Copy each entry below without any change.

== Segment start ==

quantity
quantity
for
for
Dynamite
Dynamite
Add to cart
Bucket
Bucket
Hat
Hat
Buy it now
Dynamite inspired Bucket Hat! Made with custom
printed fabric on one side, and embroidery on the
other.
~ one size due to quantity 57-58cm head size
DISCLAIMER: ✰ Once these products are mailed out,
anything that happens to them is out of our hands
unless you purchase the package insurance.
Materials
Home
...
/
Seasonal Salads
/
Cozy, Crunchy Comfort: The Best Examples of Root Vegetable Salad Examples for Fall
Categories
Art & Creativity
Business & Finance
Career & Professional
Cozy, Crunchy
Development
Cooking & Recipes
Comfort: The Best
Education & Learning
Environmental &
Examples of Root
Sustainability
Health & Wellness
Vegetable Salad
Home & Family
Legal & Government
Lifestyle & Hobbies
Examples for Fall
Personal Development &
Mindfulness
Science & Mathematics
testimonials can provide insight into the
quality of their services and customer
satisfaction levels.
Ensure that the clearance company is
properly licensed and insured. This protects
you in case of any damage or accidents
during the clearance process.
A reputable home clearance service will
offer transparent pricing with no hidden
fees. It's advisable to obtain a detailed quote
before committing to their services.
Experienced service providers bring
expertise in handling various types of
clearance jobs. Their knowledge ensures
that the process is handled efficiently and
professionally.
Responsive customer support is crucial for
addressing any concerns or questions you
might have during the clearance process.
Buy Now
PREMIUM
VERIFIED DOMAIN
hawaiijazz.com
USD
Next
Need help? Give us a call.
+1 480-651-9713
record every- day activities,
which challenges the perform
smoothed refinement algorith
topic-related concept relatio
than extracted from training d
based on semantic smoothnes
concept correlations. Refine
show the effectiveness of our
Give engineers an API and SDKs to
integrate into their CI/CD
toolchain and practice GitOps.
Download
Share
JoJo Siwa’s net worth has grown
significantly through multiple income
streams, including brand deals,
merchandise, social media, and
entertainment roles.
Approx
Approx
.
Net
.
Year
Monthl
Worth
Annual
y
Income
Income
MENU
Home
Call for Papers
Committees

== Segment end ==

• [RESPONSE AREA]:
quantity
quantity
for
for
Dynamite
Dynamite
Add to cart
Bucket
Bucket
Hat
Hat
Buy it now
Dynamite inspired Bucket Hat! Made with custom
printed fabric on one side, and embroidery on the
other.
~ one size due to quantity 57-58cm head size
DISCLAIMER: ✰ Once these products are mailed out,
anything that happens to them is out of our hands
unless you purchase the package insurance.
Materials
Home
...
/
Seasonal Salads
/
Cozy, Crunchy Comfort: The Best Examples of Root Vegetable Salad Examples for Fall
Categories
Art & Creativity
Business & Finance
Career & Professional
Cozy, Crunchy
Development
Cooking & Recipes
Comfort: The Best
Education & Learning
Environmental &
Examples of Root
Sustainability
Health & Wellness
Vegetable Salad
Home & Family
Legal & Government
Lifestyle & Hobbies
Examples for Fall
Personal Development &
Mindfulness
Science & Mathematics
testimonials can provide insight into the
quality of their services and customer
satisfaction levels.
Ensure that the clearance company is
properly licensed and insured. This protects
you in case of any damage or accidents
during the clearance process.
A reputable home clearance service will
offer transparent pricing with no hidden
fees. It's advisable to obtain a detailed quote
before committing to their services.
Experienced service providers bring
expertise in handling various types of
clearance jobs. Their knowledge ensures
that the process is handled efficiently and
professionally.
Responsive customer support is crucial for
addressing any concerns or questions you
might have during the clearance process.
Buy Now
PREMIUM
VERIFIED DOMAIN
hawaiijazz.com
USD
Next
Need help? Give us a call.
+1 480-651-9713
record every- day activities,
which challenges the perform
smoothed refinement algorith
topic-related concept relatio
than extracted from training d
based on semantic smoothnes
concept correlations. Refine
show the effectiveness of our
Give engineers an API and SDKs to
integrate into their CI/CD
toolchain and practice GitOps.
Download
Share
JoJo Siwa’s net worth has grown
significantly through multiple income
streams, including brand deals,
merchandise, social media, and
entertainment roles.
Approx
Approx
.
Net
.
Year
Monthl
Worth
Annual
y
Income
Income
MENU
Home
Call for Papers
Committees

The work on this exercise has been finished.